Fist of the North Star (1995) poster

Fist of the North Star (1995)

Rating:


USA/Japan. 1995.

Crew

Director – Tony Randel, Screenplay – Peter Atkins & Tony Randel, Based on the Graphic Novel by Buronson & Tetsuo Hara, Producers – Aki Komine & Mark Yellen, Photography – Jacques Haitkin, Music – Christopher L. Stone, Production Design – Clark Hunter. Production Company – First Look Pictures/Ozla Pictures/Zeta Entertainment/Neo Motion Pictures.

Cast

Gary Daniels (Kenshiro), Costas Mandylor (Lord Shin), Isako Washio (Julia), Chris Penn (Jackal), Dante Basco (Bat), Nalona Herron (Lyn), Malcolm McDowell (Ryuken), Downtown Julie Brown (Charlie)


Plot

After the downfall of civilization, there have emerged two schools of martial arts, the North Star school and the Southern Cross school. Lord Shin, leader of the Southern Cross school, kills Ryuken, Fist of the North Star. Ryuken’s son Kenshiro now inherits the role of Fist of the North Star. Kenshiro comes to the aid of the people of Paradise Valley as they are invaded and overrun by Shin’s Crossmen. At the same time, Shin has also abducted Kenshiro’s love Julia and is forcing her to become his. Kenshiro sets out to stop Shin, something that will culminate in a showdown between the Southern Cross and North Star schools.
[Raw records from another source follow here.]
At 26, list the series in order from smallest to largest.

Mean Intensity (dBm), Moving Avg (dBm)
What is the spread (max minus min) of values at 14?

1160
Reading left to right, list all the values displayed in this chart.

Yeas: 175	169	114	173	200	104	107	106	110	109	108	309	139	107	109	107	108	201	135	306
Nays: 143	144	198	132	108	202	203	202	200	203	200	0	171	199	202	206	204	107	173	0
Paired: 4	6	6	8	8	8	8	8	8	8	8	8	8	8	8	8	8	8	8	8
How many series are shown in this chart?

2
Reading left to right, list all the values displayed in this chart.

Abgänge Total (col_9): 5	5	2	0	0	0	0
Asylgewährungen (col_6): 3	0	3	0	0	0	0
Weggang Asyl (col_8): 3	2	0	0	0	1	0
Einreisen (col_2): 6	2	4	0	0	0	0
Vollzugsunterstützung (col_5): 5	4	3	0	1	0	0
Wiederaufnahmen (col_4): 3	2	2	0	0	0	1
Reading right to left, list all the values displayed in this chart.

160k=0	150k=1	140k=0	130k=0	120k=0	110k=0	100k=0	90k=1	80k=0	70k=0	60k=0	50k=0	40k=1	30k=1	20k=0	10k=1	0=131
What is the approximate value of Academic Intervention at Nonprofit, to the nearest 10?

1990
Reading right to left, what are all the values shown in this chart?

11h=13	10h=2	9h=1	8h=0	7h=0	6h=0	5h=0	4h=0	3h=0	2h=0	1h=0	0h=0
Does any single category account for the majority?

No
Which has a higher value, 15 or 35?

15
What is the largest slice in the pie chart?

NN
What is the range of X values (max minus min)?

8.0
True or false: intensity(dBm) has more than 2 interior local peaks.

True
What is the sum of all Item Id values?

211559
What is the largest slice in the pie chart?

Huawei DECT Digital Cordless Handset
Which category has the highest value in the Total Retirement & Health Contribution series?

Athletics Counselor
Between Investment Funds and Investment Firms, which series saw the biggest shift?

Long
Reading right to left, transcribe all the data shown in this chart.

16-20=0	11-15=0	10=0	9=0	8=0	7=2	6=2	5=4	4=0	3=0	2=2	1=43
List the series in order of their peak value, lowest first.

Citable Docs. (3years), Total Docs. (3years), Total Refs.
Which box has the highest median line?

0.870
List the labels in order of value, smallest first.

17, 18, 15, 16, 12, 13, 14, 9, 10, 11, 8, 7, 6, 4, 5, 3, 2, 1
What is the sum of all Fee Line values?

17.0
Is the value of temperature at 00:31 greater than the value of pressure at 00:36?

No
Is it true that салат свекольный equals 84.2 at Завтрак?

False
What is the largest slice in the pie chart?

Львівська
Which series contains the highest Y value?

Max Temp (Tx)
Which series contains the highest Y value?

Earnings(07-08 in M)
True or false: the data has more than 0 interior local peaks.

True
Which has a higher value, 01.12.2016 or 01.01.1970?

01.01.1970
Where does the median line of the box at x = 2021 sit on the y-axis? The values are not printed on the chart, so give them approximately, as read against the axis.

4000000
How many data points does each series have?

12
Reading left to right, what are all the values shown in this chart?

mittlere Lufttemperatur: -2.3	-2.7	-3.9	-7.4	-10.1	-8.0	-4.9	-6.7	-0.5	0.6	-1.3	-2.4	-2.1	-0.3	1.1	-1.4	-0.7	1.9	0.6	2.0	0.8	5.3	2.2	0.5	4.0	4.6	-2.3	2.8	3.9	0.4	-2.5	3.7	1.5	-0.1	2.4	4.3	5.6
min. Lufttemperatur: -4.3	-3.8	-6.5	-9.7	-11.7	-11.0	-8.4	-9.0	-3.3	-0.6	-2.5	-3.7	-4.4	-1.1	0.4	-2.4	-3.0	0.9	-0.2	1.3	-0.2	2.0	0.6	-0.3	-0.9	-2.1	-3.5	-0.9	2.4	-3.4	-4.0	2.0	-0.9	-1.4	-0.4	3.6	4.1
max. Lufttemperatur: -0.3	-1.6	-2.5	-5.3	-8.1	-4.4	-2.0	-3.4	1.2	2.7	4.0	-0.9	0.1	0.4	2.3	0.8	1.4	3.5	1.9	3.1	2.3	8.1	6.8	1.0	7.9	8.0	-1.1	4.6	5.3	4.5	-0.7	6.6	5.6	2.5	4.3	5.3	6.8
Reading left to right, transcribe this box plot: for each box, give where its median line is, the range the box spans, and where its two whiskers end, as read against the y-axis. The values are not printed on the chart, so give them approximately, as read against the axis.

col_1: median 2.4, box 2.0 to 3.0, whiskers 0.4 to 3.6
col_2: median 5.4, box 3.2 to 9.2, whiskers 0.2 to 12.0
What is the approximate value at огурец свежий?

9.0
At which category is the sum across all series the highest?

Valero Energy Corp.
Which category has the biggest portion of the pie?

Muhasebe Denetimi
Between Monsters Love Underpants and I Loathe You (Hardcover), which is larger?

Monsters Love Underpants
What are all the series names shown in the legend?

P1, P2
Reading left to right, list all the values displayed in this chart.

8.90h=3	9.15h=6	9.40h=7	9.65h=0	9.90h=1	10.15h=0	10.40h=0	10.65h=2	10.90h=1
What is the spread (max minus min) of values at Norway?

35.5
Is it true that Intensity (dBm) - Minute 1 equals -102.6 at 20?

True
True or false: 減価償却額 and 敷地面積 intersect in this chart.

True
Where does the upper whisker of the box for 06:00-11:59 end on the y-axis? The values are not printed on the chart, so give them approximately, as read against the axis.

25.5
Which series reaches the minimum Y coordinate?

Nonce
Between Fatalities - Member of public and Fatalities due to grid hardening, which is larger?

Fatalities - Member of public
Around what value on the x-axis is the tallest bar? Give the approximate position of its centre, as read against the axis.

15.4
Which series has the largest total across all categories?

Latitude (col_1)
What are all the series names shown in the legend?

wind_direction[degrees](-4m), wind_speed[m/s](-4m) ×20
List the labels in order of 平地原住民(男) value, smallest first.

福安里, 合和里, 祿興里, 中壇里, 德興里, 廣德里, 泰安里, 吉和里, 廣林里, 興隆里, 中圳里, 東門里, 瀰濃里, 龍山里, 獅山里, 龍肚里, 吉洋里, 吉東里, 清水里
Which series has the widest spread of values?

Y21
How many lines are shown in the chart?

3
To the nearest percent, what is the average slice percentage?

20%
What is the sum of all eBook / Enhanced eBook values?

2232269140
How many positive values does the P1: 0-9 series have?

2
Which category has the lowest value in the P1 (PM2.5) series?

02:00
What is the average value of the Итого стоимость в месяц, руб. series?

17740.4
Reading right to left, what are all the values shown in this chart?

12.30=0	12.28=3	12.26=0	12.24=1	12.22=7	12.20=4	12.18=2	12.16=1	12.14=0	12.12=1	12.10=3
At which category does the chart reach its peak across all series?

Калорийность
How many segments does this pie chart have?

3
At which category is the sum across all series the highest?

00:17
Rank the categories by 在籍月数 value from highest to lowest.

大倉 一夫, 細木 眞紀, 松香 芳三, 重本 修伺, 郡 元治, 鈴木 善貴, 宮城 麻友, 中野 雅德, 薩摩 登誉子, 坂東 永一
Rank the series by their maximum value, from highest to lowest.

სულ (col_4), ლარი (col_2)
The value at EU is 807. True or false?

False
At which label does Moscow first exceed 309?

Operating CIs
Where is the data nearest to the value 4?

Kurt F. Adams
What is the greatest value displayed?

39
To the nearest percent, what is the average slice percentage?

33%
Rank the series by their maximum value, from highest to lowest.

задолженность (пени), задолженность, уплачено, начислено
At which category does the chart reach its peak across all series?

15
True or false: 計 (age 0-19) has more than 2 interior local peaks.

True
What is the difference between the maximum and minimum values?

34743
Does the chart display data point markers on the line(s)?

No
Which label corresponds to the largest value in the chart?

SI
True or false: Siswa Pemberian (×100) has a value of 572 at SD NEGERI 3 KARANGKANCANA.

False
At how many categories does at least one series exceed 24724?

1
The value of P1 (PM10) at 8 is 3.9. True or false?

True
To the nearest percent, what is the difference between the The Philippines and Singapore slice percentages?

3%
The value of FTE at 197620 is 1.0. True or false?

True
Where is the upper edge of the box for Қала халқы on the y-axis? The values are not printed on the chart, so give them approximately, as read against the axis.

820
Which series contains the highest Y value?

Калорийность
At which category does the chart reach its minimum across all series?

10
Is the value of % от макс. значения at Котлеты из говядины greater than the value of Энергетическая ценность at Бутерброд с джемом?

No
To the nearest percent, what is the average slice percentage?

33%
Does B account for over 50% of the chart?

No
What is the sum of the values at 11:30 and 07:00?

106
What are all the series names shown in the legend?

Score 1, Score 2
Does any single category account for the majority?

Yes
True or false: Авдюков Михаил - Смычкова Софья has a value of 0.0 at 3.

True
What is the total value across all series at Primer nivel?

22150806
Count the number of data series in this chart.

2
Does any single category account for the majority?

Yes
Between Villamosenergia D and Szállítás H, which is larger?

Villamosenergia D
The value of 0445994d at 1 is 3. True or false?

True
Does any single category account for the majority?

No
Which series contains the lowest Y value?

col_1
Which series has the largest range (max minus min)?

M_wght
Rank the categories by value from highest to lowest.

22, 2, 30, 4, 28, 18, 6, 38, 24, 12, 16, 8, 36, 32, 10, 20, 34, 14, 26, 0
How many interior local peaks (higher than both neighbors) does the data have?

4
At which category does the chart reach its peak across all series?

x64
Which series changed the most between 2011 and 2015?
As the cult of anime and manga hit the West following the amazing success of Akira (1988), Fist of the North Star was one of a handful of Western live-action manga adaptations that were made in an attempt to exploit this interest. There was also the low-budget adaptation of The Guyver (1991) and were at various points also planned live-action adaptations of Akira and Mai the Psychic Girl. Things took off in the 00s with the live-action English-language likes of Transformers (2007), Speed Racer (2008), Blood: The Last Vampire (2009), Dragonball: Evolution (2009) and Kite (2014), Ghost in the Shell (2017) and Cowboy Bebop (2021), and Japanese-made efforts such as Casshern (2004), Cutie Honey (2004), Devilman (2004), YatterMan (2009), Space Battleship Yamato (2010), Kiki’s Delivery Service (2014), Lupin III (2014), Attack on Titan (2015), Fullmetal Alchemist (2017), Gintama (2017) and Tokyo Ghoul (2017). However, 1996 brought both Fist of the North Star, adapted from the manga and the animated tv series Fist of the North Star (1984-7), as well as Crying Freeman (1995).

Fist of the North Star comes from Tony Randel (and his regular co-writer Pete Atkins). The two first made Hellbound: Hellraiser II (1988) and Tony Randel has since remained a steady but unremarkable genre hand with various films such as Children of the Night (1991), Amityville 1992: It’s About Time (1992), Ticks (1993), The Double Born (2008) and The Hybrids Family (2015).

Gary Daniels as Kenshiro, the Fist of the North Star (1995)
Gary Daniels as Kenshiro, the Fist of the North Star

Fist of the North Star never quite comes off. The problem is that Tony Randel is not sure what type of film he is making. He creates all manner of bizarrely over-the-top martial arts moves – combatants fire lightning bolts, opponents legs cross like clashing swords in mid air, Gary Daniels has a move involving finger tapping an opponent that causes their head to explode (Chris Penn wears a helmet throughout to delay the effect of one such explosion) and delivers kicks that dislocate an opponent’s jaw like a Size 15 shoe.

On the other hand these moves, which seem to be wanting to mutate into the wildly over-the-top acrobatics of a Hong Kong fantasy film, sit at odds with the realistic post-holocaust setting, which comes filled with grimly violent images of marauding gangs dragging burning victims through the shantytown behind vehicles and drowning people in barrels of water. The result feels like two distinctly different films that never mix in their approaches.

The film also suffers from bad miscasting. For one, it retains the Japanese names of the characters from the manga but then incongruously casts them with Caucasian faces. Hero Gary Daniels, a minor martial arts star, is a bland actor with no concept of the meaning of depth. On the other hand, Costas Mandylor, an actor who is usually all glowering romantic moodiness, is totally wrong when it comes to playing a larger-than-life supervillain.